You need only look at the looming prospect of (yet another) Bush-Clinton US presidential contest in 2016 to see that there must be something in the idea.
And so it is in Saudi Arabia.
But, in true Saudi Arabian style, the family business involves a much bigger family and the money involved is that much greater.
The bad news, however, is that the family business is set in a dodgy and ever more violent neighbourhood.
On top of that, some other long-running family businesses in the area (think Gaddafi and Mubarak) have gone down the pan rather suddenly and somewhat unexpectedly.
The critics and enemies of Saudi Arabia’s ruling family, and they have plenty both in and out of the country, had been predicting for a while that when King Abdullah bin Abdulaziz died, which he did on Friday, there would be a real possibility of chaos.
Thy had expected the fissures and disputes between rival factions within the ruling family to spill out into the wider world – but that has not happened.
And, for now at least, the ruling family have shown that when it comes to it, they know exactly what needs to be done to hang on to power.
Saudi Arabia’s old ruler was buried and a new king installed on the throne in quick time. And the country declared it was business as usual.

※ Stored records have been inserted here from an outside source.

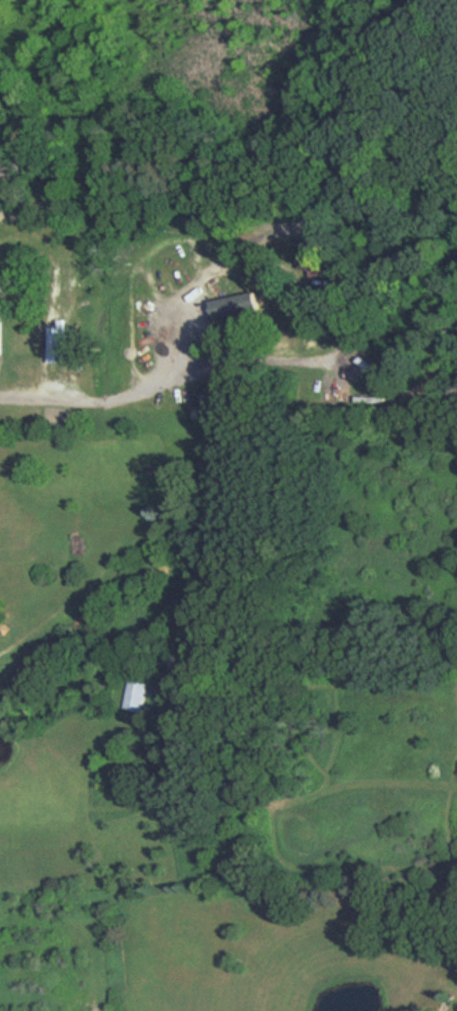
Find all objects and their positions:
building: (14, 170)
building: (321, 255)
building: (236, 305)
building: (0, 332)
road: (101, 400)
building: (136, 695)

Well, not quite.
Negotiations between members of the Saudi Arabia’s first family about who gets what job must make the fraught negotiations in 2010 to form a coalition government in the UK seem like a walk in the park.
The key thing to note is King Salman’s appointment of his half-brother, Prince Muqrin, as Crown Prince and next in line to the throne.
Prince Muqrin is a former head of Saudi Arabia’s intelligence agency and the youngest surviving son of the country’s founder.
The confirmation of Mohammed bin Nayef as Deputy Crown Prince is another important signal and an attempt to seal the deal for the next generation of grandsons all vying for position in the future.
But it’s too early to tell what will happen, and the intrigue about the long-term succession will continue.
As the past few years across the Middle East have shown, there are no guarantees.
Family politics aside, the challenges for the Saudi Arabian rulers continue to multiply, at home and abroad.
At home, there are no signs that anyone has found a long-term answer to the country’s economic and social problems.
Unemployment rates are high and the population is growing, with the young in particular restless and hungry for change.
Far too many Saudi Arabians rely on government jobs to make their way, and the country’s human rights record continues to attract opprobrium worldwide.
Women’s rights, or more accurately non-rights, also remain a festering sore, with the ban on women drivers just one item in a long list of restrictions.
Meanwhile, beyond the centre of power in Riyadh, things continue to deteriorate from the Saudi Arabian point of view.
There are problems with the Shia minority in the east of the country.
Neighbouring Bahrain, Sunni-ruled but with a Shia majority, is also an ongoing source of concern for Riyadh, as is Yemen, where Shia rebels now appear to have the upper hand in a fight with the government.
But above all, Iran is the bogeyman of the region, and the Saudi Arabians see the hand of Tehran at work everywhere.
They worry most about Iran’s nuclear programme but also its influence over Iraq through that country’s Shia majority.
Syria’s civil war has spawned multiple uncertainties. And then of coursethere’s Islamic State and the threat it poses to Saudi Arabian interests in the region.
That’s why US President Barack Obama’s visit this week will have been a source of some comfort. The leader of the free world brought with him a big entourage, a visible expression of support for Saudi Arabia.
The relationship between the US and Saudi Arabia has had its ups and downs (the disagreements on the approach to Iran being one current example), but ties remain strong.
But at a time of huge volatility in the Middle East, the fact that this relationship endures is a puzzle to many critics. Many don’t understand why the West generally, and particularly the US and Britain, refuses to cut the cord.
“Follow the money,” is too crude an answer. But the money is a factor.
The Saudi Arabians have huge cash reserves built up over recent decades.
This money wields huge influence in the economies of the West, in everything from banking to property. And of course there’s oil.
At the moment, the Saudi Arabians are sustaining oil output at a low price. They can afford to, given their vast cash reserves.
From an American view the depressed oil prices are also having the welcome effect of causing Russia some big economic problems.
And to understand why it’s hard to cut the cord, despite all the discomfort over human rights and the alleged nebulous funding links from wealthy Saudi Arabian nationals to all manner of groups that are the sworn enemies of Western interests and values, all that’s needed is to ask any American leader to envisage the Middle East without Saudi Arabia.
That thought alone sends a chill down the spines of most Washington insiders.